◆ YOUR TASK ◆
In the part of the material that opens with the line containing "夏日必備 💦 Bonding Series 爆乳雙面胸墊❤️‍🔥任兩入$1100" and closes with the line containing "透膚緞帶：回歸於愛的浪漫", switch "NEW IN" to "NEW ARRIVALS" and give those lines again with nothing else changed.
*** Opening DATA EXCERPTS ***
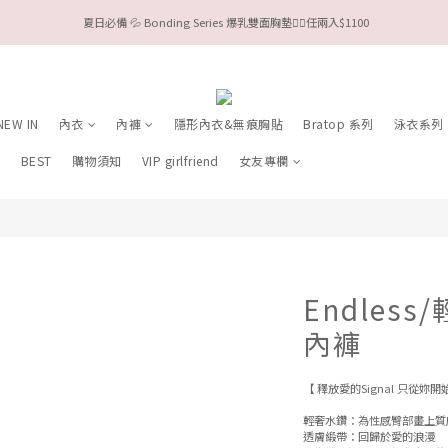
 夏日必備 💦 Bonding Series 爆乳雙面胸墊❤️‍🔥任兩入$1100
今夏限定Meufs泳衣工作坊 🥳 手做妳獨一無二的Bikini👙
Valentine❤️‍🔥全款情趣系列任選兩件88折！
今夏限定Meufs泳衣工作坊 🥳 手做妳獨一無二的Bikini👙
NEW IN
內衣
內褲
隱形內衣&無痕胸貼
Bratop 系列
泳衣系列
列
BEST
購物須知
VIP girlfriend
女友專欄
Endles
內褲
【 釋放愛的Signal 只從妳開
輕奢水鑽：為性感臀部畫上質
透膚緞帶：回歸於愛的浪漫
*** Closing DATA EXCERPTS ***
*** Opening DATA EXCERPTS ***
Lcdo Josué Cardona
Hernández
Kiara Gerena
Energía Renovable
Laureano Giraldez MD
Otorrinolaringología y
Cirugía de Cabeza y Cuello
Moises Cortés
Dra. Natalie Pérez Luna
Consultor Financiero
*** Closing DATA EXCERPTS ***
◆ TASK OUTPUT ◆
 夏日必備 💦 Bonding Series 爆乳雙面胸墊❤️‍🔥任兩入$1100
今夏限定Meufs泳衣工作坊 🥳 手做妳獨一無二的Bikini👙
Valentine❤️‍🔥全款情趣系列任選兩件88折！
今夏限定Meufs泳衣工作坊 🥳 手做妳獨一無二的Bikini👙
NEW ARRIVALS
內衣
內褲
隱形內衣&無痕胸貼
Bratop 系列
泳衣系列
列
BEST
購物須知
VIP girlfriend
女友專欄
Endles
內褲
【 釋放愛的Signal 只從妳開
輕奢水鑽：為性感臀部畫上質
透膚緞帶：回歸於愛的浪漫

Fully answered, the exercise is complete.